§ Task item
Set down the listing exactly as given, minus images.

§ Data block
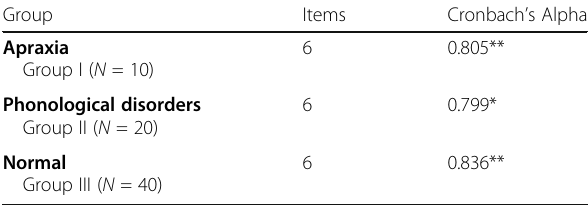
Table 3 Internal consistency reliability of CAS test battery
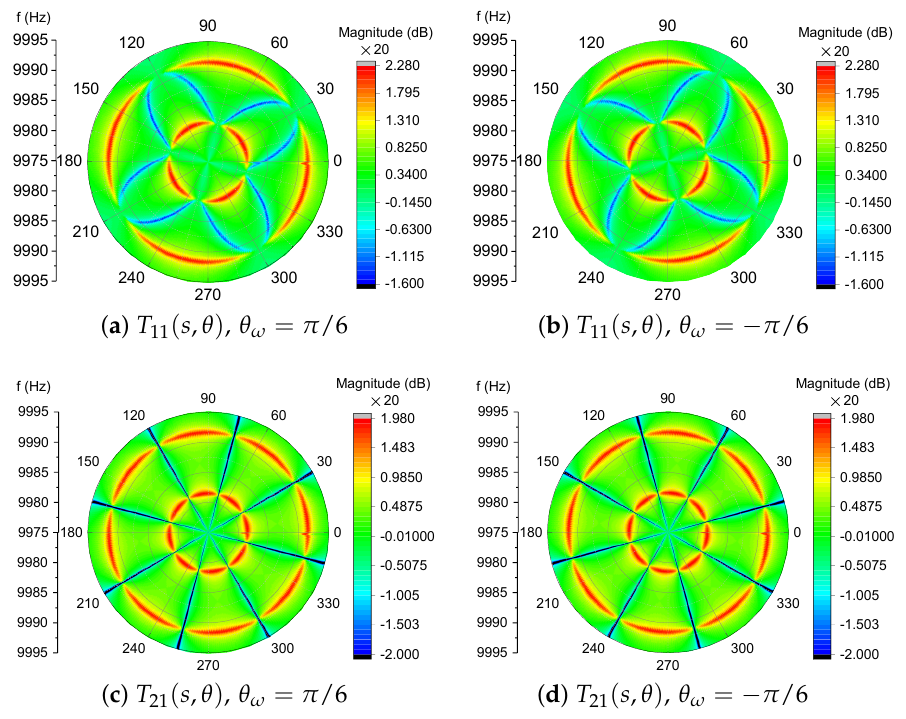
Figure 3. The magnitude-frequency responses of the 2D transfer function T 11 ( s , θ ) . Table 1. Parameters of the transfer functions in Figure 3. Parameters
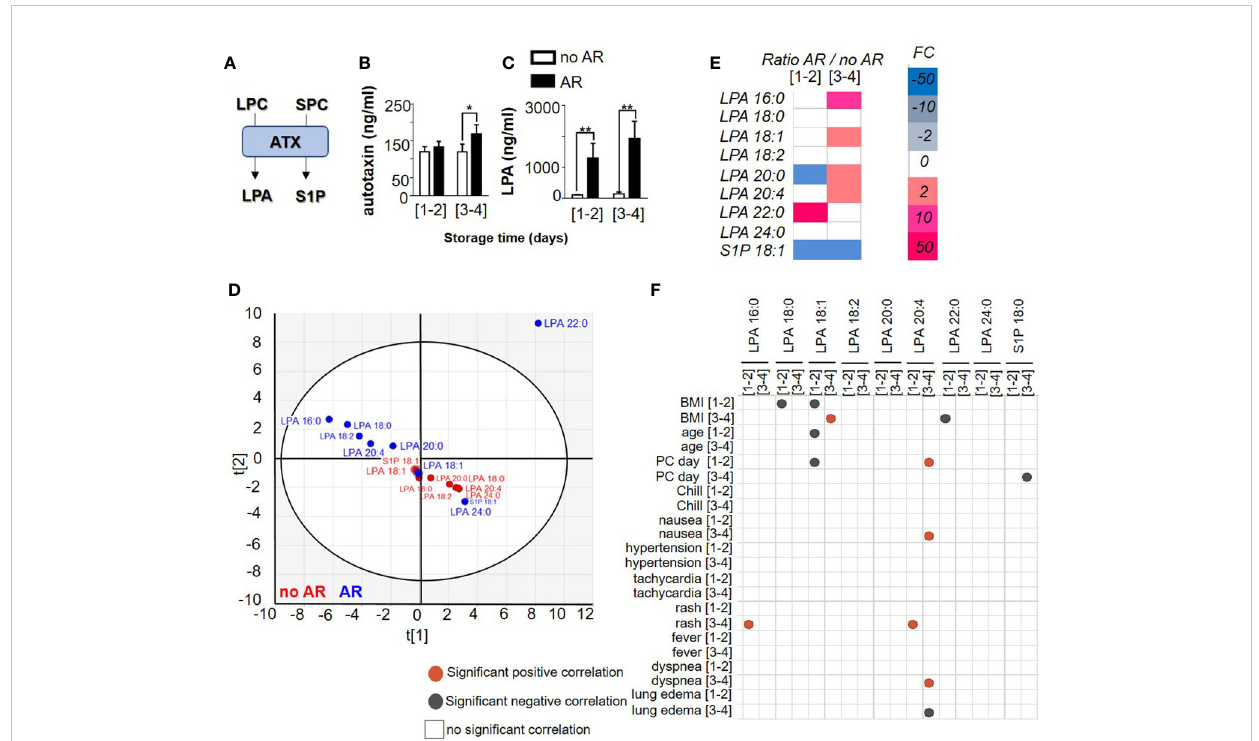
FIGURE 2 Comparison of autotaxin product pro fi le between Single Donor Apheresis platelet concentrate with or without an adverse reaction. (A) Flowchart illustrating the generation of lysophosphatidic acid (LPA) and sphingosine 1 phosphate (S1P) through ATX activities. (B) ATX expression in SDA-PC with or without AR occurrence -during storage (mean ± SEM). Statistical analysis performed with Mann Whitney test *p<0.05. (C) LPA generation in SDA-PC with or without AR occurrence during storage. The white bar represents SDA-PC without AR occurrence, and the black bar denotes SDA- PC with AR occurrence. (mean ± SEM; to refer to n patient, see Table 1). Statistical analysis performed with Mann Whitney **p<0.0001. (D) Two- dimensional score plot of a principal component analysis of LPA species and S1P from SDA-PC without occurrence of AR (red) and from SDA-PC with occurrence of AR (blue) taking all storage times into account. (E) Heat map represents fold change in mean LPA species and S1P expression between SDA-PC with occurrence of AR and from SDA-PC without occurrence of AR for the various storage times reported on the heat map. (F) Correlation matrix between ATX products and adverse reaction symptoms are built with a Pearson correlation. Grey dots represent a negative correlation and red dots a positive correlation, with the level of signi fi cance being p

§ Answer section
Table 3 Internal consistency reliability of CAS test battery
Figure 3. The magnitude-frequency responses of the 2D transfer function T 11 ( s , θ ) . Table 1. Parameters of the transfer functions in Figure 3. Parameters
FIGURE 2 Comparison of autotaxin product pro fi le between Single Donor Apheresis platelet concentrate with or without an adverse reaction. (A) Flowchart illustrating the generation of lysophosphatidic acid (LPA) and sphingosine 1 phosphate (S1P) through ATX activities. (B) ATX expression in SDA-PC with or without AR occurrence -during storage (mean ± SEM). Statistical analysis performed with Mann Whitney test *p<0.05. (C) LPA generation in SDA-PC with or without AR occurrence during storage. The white bar represents SDA-PC without AR occurrence, and the black bar denotes SDA- PC with AR occurrence. (mean ± SEM; to refer to n patient, see Table 1). Statistical analysis performed with Mann Whitney **p<0.0001. (D) Two- dimensional score plot of a principal component analysis of LPA species and S1P from SDA-PC without occurrence of AR (red) and from SDA-PC with occurrence of AR (blue) taking all storage times into account. (E) Heat map represents fold change in mean LPA species and S1P expression between SDA-PC with occurrence of AR and from SDA-PC without occurrence of AR for the various storage times reported on the heat map. (F) Correlation matrix between ATX products and adverse reaction symptoms are built with a Pearson correlation. Grey dots represent a negative correlation and red dots a positive correlation, with the level of signi fi cance being p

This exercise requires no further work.